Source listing

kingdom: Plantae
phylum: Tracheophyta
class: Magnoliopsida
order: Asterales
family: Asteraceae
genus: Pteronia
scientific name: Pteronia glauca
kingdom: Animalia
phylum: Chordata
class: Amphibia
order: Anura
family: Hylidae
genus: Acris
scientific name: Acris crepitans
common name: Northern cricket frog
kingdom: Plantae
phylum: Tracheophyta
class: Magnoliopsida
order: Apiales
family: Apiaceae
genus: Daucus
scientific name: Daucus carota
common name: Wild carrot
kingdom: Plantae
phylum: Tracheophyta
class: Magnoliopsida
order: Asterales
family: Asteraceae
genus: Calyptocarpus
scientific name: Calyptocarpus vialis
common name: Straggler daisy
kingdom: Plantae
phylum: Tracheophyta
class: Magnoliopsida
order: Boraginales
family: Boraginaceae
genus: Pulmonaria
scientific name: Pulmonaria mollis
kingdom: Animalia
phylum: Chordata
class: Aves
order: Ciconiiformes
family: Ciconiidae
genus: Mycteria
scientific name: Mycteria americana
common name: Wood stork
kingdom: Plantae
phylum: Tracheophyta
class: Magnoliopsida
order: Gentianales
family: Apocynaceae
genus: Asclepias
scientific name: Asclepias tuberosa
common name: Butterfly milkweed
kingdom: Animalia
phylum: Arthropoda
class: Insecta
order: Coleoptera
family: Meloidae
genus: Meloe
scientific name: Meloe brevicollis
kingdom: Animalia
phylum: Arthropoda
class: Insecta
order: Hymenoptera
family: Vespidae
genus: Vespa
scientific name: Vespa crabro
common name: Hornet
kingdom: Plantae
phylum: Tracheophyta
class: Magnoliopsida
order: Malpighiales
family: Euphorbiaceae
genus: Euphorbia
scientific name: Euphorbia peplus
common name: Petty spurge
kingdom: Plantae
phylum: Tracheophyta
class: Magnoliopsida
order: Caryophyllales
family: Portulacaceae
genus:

(To do): Retype every line of the listing above, keeping each one unchanged and in its original order.

(Expected output):
kingdom: Plantae
phylum: Tracheophyta
class: Magnoliopsida
order: Asterales
family: Asteraceae
genus: Pteronia
scientific name: Pteronia glauca
kingdom: Animalia
phylum: Chordata
class: Amphibia
order: Anura
family: Hylidae
genus: Acris
scientific name: Acris crepitans
common name: Northern cricket frog
kingdom: Plantae
phylum: Tracheophyta
class: Magnoliopsida
order: Apiales
family: Apiaceae
genus: Daucus
scientific name: Daucus carota
common name: Wild carrot
kingdom: Plantae
phylum: Tracheophyta
class: Magnoliopsida
order: Asterales
family: Asteraceae
genus: Calyptocarpus
scientific name: Calyptocarpus vialis
common name: Straggler daisy
kingdom: Plantae
phylum: Tracheophyta
class: Magnoliopsida
order: Boraginales
family: Boraginaceae
genus: Pulmonaria
scientific name: Pulmonaria mollis
kingdom: Animalia
phylum: Chordata
class: Aves
order: Ciconiiformes
family: Ciconiidae
genus: Mycteria
scientific name: Mycteria americana
common name: Wood stork
kingdom: Plantae
phylum: Tracheophyta
class: Magnoliopsida
order: Gentianales
family: Apocynaceae
genus: Asclepias
scientific name: Asclepias tuberosa
common name: Butterfly milkweed
kingdom: Animalia
phylum: Arthropoda
class: Insecta
order: Coleoptera
family: Meloidae
genus: Meloe
scientific name: Meloe brevicollis
kingdom: Animalia
phylum: Arthropoda
class: Insecta
order: Hymenoptera
family: Vespidae
genus: Vespa
scientific name: Vespa crabro
common name: Hornet
kingdom: Plantae
phylum: Tracheophyta
class: Magnoliopsida
order: Malpighiales
family: Euphorbiaceae
genus: Euphorbia
scientific name: Euphorbia peplus
common name: Petty spurge
kingdom: Plantae
phylum: Tracheophyta
class: Magnoliopsida
order: Caryophyllales
family: Portulacaceae
genus:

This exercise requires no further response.